Without a doubt, no Rolling Stones album – and, indeed, very few rock albums from any era – split critical opinion as much as the Rolling Stones' psychedelic outing. Many dismiss the record as sub-Sgt. Pepper posturing; others confess, if only in private, to a fascination with the album's inventive arrangements, which incorporated some African rhythms, Mellotrons, and full orchestration. What's clear is that never before or after did the Stones take so many chances in the studio…In 1968, the Stones would go back to the basics, and never wander down these paths again, making this all the more of a fascinating anomaly in the group's discography.

In August 2002, Their Satanic Majesties Request was reissued in a new remastered CD, LP and DSD by ABKCO Records. In 2008, the album was released in SHM-CD for Japan using the same 2002 remaster, and in December of that year it was reissued (also as a SHM-CD Japanese only release) with the original lenticular cover for the first time in that format. In May 2011, the album was reissued on SHM-SACD. In 2017, a set containing two LPs (mono/stereo) as well as two SACDs (mono/stereo) was released, with another new remastering for the stereo version. In 2018, the album was reissued as part of the Record Store Day. The release contained the 2017 remastered stereo version of the album pressed on transparent coloured vinyl (180g) and also featured the 3D-style sleeve.

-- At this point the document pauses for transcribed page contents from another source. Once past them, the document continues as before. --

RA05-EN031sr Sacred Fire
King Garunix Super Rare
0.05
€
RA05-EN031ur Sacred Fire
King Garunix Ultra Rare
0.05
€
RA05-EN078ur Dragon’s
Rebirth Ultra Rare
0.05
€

Retrospective professional reviews
Review scores
| Source | Rating |
| AllMusic | Star |
| Encyclopedia of Popular Music | Star |
| Entertainment Weekly | C |
| The Great Rock Discography | 5/10 |
| Louder | Star |
| NME | 8/10 |
| Pitchfork | 7.8/10 |
| Record Collector | Star |
| The Rolling Stone Album Guide | Star |
| The Village Voice | B+ |

==Track listing==

Side one
| No. | Title | Length |
|---|---|---|
| 1. | "Sing This All Together" | 3:46 |
| 2. | "Citadel" | 2:50 |
| 3. | "In Another Land" | 3:15 |
| 4. | "2000 Man" | 3:07 |
| 5. | "Sing This All Together (See What Happens)" (hidden track "Cosmic Christmas" starts at 7:54) | 8:33 |
| Total length: |  | 21:31 |

Side two
| No. | Title | Length |
|---|---|---|
| 6. | "She's a Rainbow" | 4:35 |
| 7. | "The Lantern" | 4:24 |
| 8. | "Gomper" | 5:08 |
| 9. | "2000 Light Years from Home" | 4:45 |
| 10. | "On with the Show" | 3:40 |
| Total length: |  | 22:32 |

==Personnel==
Source:

The Rolling Stones
- Mick Jagger – lead vocals (all but 3), backing vocals (1, 3, 6), glockenspiel (2), percussion (8), maracas (2, 9–10), tambourine (6)
- Keith Richards – electric guitar (all but 3), backing vocals (1, 3, 7–9), acoustic guitar (3–4, 6–7), bass guitar (1–2, 10), fuzz bass (9)
- Brian Jones – Mellotron (1–3, 5–7, 9–10), theremin (5), saxophone (1–2), flute (2, 5), vibraphone and Jew's harp (5), organ (7), electric dulcimer (4, 8–9), recorder (8), backing vocals (1), sound effects (3), harp (10)
- Bill Wyman – bass guitar (3–9), lead vocals and Hammond organ (3), backing vocals (1), snoring (3), oscillator (9)
- Charlie Watts – drums (all but 8), tabla (8), backing vocals (1)

Additional personnel
- Nicky Hopkins – piano (1, 3–4, 6–7, 9–10), organ (4), harpsichord (3, 6), celesta (6)
- John Paul Jones – string arrangement (6)
- Ronnie Lane – backing vocals (3)
- Steve Marriott – backing vocals and 12-string acoustic guitar (3)
- Eddie Kramer – claves (9)
- Unidentified session musicians – string section (6)
- Others, including Marianne Faithfull – probable backing vocals (1)

== Charts ==

| Chart (1968) | Peak position |
|---|---|
| Australian Albums (Kent Music Report) | 1 |
| Finland (The Official Finnish Charts) | 7 |
| German Albums (Offizielle Top 100) | 4 |
| Japanese Albums (Oricon) | 99 |
| Norwegian Albums (VG-lista) | 2 |
| UK Albums (Official Charts) | 3 |
| US Billboard 200 | 2 |

| Chart (2017) | Peak position |
|---|---|
| Belgian Albums (Ultratop Flanders) | 137 |
| Belgian Albums (Ultratop Wallonia) | 189 |
| Dutch Albums (Album Top 100) | 84 |

| Chart (2018) | Peak position |
|---|---|
| Portuguese Albums (AFP) | 46 |

==Certifications==

| Region | Certification | Certified units/sales |
| United Kingdom (BPI) release of 2006 | Silver | 60,000^{‡} |
| United States (RIAA) | Gold | 500,000^{^} |
^{^} Shipments figures based on certification alone. ^{‡} Sales+streaming figures based on certification alone.